A par do Museu dos Coches, que desde maio de 2015 tem um novo e maior edifício, o MNAC, cuja ampliação aconteceu no mesmo ano, foi lugar das mais recentes contratações do Estado para a função de vigilante. Para o MNAC abriram nove vagas internas, e as pessoas em questão encontram-se ainda em período experimental. Uma delas é Vítor Vicente, ex-militar (são atualmente quatro), que trabalhava no Museu Militar e que encontramos na receção da nova entrada, na Rua Capelo. "Fui treinado com uma espingarda, como é óbvio, mas segurança é segurança. O que difere mais são os riscos e o nível de ação com que podemos reagir às situações. Temos de ser presentes sem sermos o objeto da sala", diz.
Cecília, que fez o 12.º ano através das Novas Oportunidades e nunca estudou arte, quer ser fotografada ao lado do quadro Gadanheiro, de Júlio Pomar, que a leva às memórias da infância, às gadanhas dos avós. Tem aprendido muito desde que está no museu, quer ajudando na montagem das exposições quer acompanhando as visitas guiadas ou meramente andando pelo museu - "Cada vez que olho para os quadros vejo coisas novas."
"Represento a imagem de um país"
Ana Rodrigues está na receção do Museu Nacional de Arqueologia (MNA). Enquanto a esperamos, um casal idoso de alemães senta-se. Entretanto, passa um grupo de rapazes britânicos e uma turma de uma escola portuguesa. Estamos ao lado do Mosteiro dos Jerónimos, da Torre de Belém, do Museu dos Coches: os turistas são mais do que muitos. Ana, que ali faz vigilância há sete anos - entrou no último concurso externo -, coordena os 11 visitantes do MNA. Antes trabalhava no Palácio da Pena. Já não faz vigilância no seu espaço favorito do museu: a Sala do Tesouro, que agora está entregue a uma empresa de segurança privada.

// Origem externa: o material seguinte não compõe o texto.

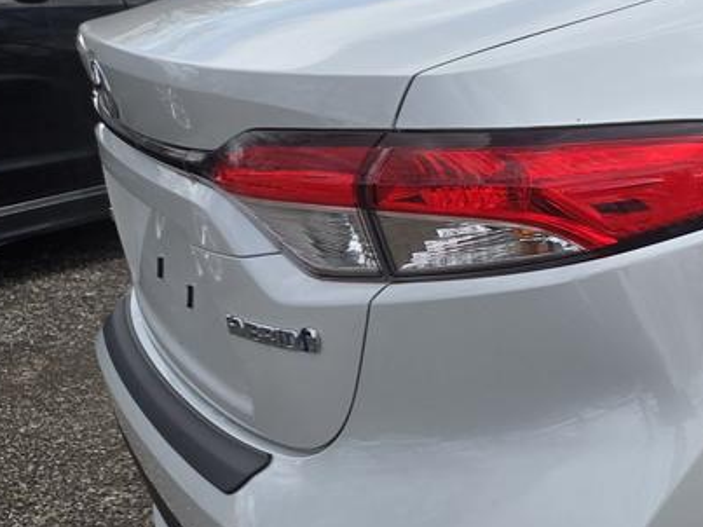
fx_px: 1482
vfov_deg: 20.1
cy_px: 342
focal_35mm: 73
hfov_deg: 21.7
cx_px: 1092
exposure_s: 1/1465
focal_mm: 5.4
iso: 25
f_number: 1.8
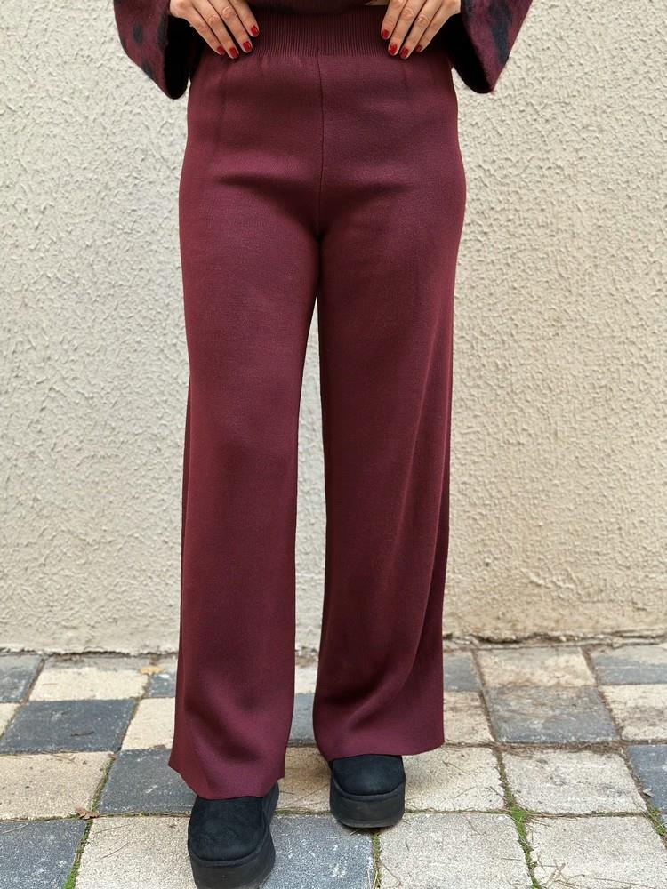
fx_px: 1233
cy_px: 444
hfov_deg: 30.3
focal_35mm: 48
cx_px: 334
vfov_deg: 39.7
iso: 125
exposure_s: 1/126
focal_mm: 6.86
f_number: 1.78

Formada em Ciências da Comunicação, não foi este o emprego com que sonhou, mas aproveita-o: "Gosto de falar com as pessoas, trocar ideias e histórias. O contacto com as pessoas é vital nesta profissão. A pessoa tem de procurar escapes, falar." Como todos os outros vigilantes que encontrámos, é constantemente abordada pelos visitantes, que lhe põem questões várias. "Nem toda a gente está habituada ou sabe o que é a arqueologia. Há muitos povos que não sabem: os asiáticos, por exemplo." Ao contrário dos outros museus que visitámos, onde a formação é dada pelos colegas em contexto de trabalho, no MNA os vigilantes têm formação de cada vez que se inaugura uma nova exposição, dada "pelo diretor, pelo serviço educativo ou por um investigador".
Com o aumento exponencial dos visitantes nos últimos anos, Ana, de 36 anos, diz que quase não se senta. "O que as pessoas não sabem é que quando há muita, muita gente, nós estamos cansados ao final do dia, porque estivemos a falar com muita gente e estivemos de pé sete horas. Temos de estar bem vigilantes e alerta." Além disso, há a simpatia. Como em todos os outros museus que visitámos, durante a semana os visitantes são sobretudo estrangeiros. "Também é a imagem de um país que eu estou a representar, não é?"